YOUR GOAL: Starting from the line that holds "prezrite kontaktné údaje.", print each remaining line of the entries exactly, ending with the last.

DATA SUPPLIED:

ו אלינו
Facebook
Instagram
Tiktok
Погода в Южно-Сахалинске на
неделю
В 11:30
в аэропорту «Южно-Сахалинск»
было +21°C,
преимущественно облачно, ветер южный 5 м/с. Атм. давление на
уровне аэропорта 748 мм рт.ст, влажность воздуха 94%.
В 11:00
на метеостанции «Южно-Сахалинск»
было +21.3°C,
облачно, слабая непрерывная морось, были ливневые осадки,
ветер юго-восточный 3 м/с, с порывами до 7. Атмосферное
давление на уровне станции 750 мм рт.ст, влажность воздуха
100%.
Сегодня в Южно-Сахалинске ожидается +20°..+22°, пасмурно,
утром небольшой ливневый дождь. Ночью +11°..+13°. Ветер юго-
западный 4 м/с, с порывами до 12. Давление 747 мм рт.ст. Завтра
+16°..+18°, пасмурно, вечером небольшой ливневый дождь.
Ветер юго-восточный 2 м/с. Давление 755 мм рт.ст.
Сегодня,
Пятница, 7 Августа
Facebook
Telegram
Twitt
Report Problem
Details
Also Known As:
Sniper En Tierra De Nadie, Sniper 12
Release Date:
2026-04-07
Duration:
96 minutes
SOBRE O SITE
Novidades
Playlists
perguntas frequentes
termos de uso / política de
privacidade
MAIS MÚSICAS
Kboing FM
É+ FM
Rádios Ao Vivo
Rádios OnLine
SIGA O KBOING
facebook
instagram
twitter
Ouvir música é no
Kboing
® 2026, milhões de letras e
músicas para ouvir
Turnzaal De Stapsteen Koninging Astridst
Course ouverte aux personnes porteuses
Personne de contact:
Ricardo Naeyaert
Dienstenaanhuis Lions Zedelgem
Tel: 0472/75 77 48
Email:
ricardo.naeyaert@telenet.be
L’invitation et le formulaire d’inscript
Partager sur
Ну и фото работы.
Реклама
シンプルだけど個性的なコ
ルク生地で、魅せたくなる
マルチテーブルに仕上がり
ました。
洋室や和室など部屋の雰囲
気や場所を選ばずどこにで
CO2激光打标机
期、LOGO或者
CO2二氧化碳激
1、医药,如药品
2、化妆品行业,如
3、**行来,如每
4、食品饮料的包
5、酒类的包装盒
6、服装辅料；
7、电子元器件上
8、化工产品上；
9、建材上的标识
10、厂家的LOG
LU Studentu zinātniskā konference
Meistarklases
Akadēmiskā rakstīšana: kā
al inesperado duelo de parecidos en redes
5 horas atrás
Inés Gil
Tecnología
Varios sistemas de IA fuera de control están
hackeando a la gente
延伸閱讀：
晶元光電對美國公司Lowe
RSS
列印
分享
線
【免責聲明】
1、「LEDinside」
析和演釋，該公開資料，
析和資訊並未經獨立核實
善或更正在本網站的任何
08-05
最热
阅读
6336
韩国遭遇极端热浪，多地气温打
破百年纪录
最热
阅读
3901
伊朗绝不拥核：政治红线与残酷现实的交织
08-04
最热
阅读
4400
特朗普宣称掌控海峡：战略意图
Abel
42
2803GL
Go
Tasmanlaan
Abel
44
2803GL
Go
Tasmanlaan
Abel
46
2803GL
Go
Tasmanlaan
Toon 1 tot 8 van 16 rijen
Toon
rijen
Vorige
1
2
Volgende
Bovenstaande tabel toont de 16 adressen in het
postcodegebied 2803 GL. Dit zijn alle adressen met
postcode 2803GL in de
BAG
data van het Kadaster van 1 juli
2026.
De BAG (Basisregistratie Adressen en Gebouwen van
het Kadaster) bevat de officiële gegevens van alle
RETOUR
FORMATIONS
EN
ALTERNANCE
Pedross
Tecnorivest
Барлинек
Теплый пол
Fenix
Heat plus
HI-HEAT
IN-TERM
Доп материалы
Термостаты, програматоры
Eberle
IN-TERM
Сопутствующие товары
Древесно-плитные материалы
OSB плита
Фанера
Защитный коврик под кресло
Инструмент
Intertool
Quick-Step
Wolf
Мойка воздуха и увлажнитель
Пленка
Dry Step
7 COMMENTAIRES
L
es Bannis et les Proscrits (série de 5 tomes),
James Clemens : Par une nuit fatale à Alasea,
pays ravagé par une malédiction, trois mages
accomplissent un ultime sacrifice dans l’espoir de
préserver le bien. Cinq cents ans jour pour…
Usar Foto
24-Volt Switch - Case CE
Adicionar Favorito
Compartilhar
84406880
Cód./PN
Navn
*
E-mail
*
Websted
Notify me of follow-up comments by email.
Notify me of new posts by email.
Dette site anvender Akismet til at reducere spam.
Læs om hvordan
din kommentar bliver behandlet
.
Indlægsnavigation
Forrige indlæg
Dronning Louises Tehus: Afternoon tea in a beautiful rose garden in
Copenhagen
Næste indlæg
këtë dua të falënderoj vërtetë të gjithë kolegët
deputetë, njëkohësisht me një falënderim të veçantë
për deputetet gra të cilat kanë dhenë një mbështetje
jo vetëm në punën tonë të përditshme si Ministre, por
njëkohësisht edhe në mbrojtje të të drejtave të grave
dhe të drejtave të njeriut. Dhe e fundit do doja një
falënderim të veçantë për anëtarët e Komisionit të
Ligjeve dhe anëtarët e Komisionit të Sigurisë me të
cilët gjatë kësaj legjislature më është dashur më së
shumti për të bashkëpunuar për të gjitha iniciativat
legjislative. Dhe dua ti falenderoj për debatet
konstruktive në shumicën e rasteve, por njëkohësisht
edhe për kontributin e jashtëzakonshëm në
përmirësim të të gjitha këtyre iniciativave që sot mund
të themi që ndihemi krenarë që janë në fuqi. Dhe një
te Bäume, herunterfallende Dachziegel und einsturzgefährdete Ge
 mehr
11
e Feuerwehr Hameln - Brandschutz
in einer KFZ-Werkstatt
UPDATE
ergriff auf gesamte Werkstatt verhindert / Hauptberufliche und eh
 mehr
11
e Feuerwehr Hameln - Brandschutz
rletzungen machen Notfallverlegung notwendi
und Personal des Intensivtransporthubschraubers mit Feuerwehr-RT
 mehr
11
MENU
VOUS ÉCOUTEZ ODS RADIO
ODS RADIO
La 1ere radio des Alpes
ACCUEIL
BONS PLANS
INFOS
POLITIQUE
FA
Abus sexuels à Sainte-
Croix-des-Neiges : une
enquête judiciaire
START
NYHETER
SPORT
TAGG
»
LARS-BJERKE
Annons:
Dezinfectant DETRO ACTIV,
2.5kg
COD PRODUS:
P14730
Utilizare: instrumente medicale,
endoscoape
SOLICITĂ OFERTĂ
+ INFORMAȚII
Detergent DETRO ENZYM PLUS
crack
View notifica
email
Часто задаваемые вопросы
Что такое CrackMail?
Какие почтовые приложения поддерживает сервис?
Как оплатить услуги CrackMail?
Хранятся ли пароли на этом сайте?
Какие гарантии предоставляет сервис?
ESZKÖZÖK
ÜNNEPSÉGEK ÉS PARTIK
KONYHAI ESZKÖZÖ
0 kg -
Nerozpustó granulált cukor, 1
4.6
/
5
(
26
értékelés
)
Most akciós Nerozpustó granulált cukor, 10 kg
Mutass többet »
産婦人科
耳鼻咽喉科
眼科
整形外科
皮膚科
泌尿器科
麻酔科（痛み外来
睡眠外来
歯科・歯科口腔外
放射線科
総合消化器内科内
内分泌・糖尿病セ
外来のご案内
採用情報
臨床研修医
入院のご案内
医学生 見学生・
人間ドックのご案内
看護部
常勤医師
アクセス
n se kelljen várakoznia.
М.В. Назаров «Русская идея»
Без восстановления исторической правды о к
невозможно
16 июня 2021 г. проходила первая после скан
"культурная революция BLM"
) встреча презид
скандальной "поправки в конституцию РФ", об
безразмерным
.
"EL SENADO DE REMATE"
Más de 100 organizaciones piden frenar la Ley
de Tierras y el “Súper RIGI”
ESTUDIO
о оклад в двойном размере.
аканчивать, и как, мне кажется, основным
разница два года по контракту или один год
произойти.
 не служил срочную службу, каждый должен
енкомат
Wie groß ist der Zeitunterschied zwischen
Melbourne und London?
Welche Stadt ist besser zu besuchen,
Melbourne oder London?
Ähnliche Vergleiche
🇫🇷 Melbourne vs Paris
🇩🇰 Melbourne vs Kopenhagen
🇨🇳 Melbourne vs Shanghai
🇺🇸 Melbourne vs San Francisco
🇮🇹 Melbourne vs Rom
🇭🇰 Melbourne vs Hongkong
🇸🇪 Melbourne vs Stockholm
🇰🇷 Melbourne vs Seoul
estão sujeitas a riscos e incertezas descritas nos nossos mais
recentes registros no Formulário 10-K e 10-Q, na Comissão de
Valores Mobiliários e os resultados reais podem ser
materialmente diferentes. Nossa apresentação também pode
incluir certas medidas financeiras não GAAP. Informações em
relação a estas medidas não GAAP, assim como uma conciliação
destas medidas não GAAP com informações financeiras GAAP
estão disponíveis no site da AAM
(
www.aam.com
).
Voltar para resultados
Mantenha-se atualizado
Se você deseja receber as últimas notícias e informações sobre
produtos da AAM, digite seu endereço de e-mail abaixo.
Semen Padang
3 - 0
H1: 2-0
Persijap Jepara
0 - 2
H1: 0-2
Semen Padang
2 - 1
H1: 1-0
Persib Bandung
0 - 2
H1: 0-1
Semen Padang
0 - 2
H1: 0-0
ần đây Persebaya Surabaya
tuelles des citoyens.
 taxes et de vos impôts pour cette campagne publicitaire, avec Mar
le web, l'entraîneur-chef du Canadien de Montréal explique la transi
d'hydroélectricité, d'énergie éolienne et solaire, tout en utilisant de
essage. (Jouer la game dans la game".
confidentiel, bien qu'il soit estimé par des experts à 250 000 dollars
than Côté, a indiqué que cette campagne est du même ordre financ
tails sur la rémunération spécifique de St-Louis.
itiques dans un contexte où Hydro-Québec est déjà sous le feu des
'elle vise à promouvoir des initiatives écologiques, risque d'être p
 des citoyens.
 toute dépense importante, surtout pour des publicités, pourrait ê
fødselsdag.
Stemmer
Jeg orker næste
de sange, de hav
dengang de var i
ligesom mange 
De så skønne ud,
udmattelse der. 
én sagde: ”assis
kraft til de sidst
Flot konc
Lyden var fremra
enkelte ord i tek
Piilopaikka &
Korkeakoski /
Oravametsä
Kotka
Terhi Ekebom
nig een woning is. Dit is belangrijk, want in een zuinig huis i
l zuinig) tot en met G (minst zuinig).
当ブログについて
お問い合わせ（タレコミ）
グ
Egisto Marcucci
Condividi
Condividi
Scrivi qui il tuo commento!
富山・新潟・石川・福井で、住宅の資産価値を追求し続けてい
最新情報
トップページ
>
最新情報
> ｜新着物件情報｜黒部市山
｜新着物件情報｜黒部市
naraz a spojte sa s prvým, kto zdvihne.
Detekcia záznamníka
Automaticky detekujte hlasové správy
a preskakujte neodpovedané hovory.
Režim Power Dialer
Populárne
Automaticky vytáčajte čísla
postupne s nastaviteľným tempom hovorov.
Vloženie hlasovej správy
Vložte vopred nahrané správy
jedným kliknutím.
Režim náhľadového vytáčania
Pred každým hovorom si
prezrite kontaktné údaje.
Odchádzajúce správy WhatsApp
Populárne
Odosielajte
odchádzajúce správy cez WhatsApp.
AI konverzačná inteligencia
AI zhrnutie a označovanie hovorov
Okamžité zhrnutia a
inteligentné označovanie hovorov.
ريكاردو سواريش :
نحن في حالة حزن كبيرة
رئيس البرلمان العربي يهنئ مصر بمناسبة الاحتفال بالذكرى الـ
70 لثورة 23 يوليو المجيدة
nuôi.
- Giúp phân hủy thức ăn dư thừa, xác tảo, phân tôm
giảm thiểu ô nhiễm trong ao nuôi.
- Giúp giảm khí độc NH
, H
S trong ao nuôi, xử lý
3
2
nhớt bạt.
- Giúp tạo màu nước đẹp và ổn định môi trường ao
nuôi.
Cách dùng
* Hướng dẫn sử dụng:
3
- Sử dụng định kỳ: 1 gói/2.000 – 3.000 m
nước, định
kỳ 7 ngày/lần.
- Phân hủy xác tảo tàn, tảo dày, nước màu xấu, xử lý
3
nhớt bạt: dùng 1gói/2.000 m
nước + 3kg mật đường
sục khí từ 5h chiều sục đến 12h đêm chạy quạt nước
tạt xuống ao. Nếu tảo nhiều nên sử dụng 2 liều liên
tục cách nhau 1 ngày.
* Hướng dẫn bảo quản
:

SOLUTION FOR THIS PROBLEM:
prezrite kontaktné údaje.
Odchádzajúce správy WhatsApp
Populárne
Odosielajte
odchádzajúce správy cez WhatsApp.
AI konverzačná inteligencia
AI zhrnutie a označovanie hovorov
Okamžité zhrnutia a
inteligentné označovanie hovorov.
ريكاردو سواريش :
نحن في حالة حزن كبيرة
رئيس البرلمان العربي يهنئ مصر بمناسبة الاحتفال بالذكرى الـ
70 لثورة 23 يوليو المجيدة
nuôi.
- Giúp phân hủy thức ăn dư thừa, xác tảo, phân tôm
giảm thiểu ô nhiễm trong ao nuôi.
- Giúp giảm khí độc NH
, H
S trong ao nuôi, xử lý
3
2
nhớt bạt.
- Giúp tạo màu nước đẹp và ổn định môi trường ao
nuôi.
Cách dùng
* Hướng dẫn sử dụng:
3
- Sử dụng định kỳ: 1 gói/2.000 – 3.000 m
nước, định
kỳ 7 ngày/lần.
- Phân hủy xác tảo tàn, tảo dày, nước màu xấu, xử lý
3
nhớt bạt: dùng 1gói/2.000 m
nước + 3kg mật đường
sục khí từ 5h chiều sục đến 12h đêm chạy quạt nước
tạt xuống ao. Nếu tảo nhiều nên sử dụng 2 liều liên
tục cách nhau 1 ngày.
* Hướng dẫn bảo quản
:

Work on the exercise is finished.